* **Source data**
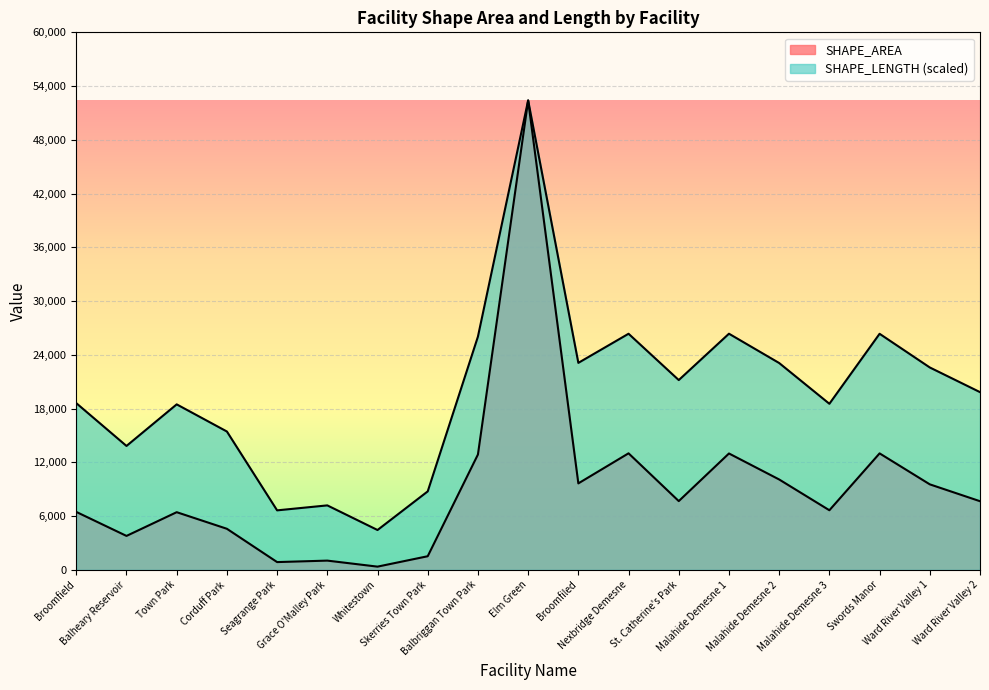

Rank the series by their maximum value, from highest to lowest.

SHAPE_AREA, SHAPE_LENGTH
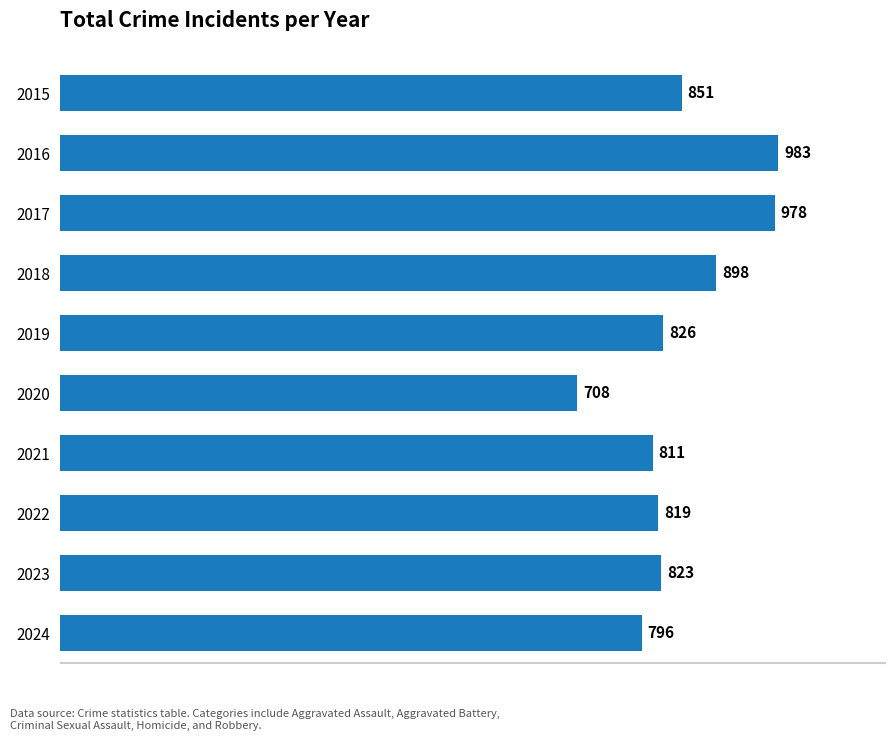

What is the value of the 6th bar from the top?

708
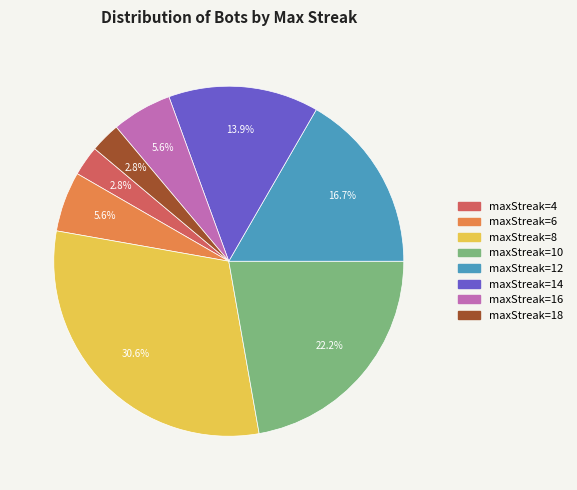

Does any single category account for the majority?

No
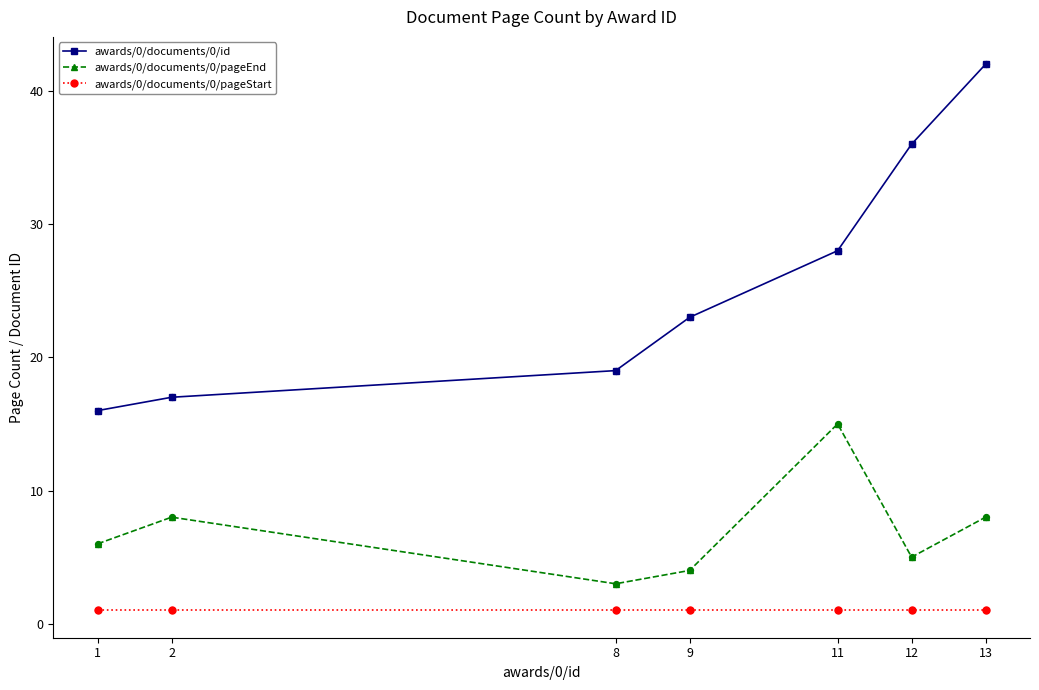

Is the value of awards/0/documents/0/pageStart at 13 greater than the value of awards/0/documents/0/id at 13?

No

* **Instructions for the task**
List each line in the data above that contains the string "series". Case matters.

* **Finished exercise**
Rank the series by their maximum value, from highest to lowest.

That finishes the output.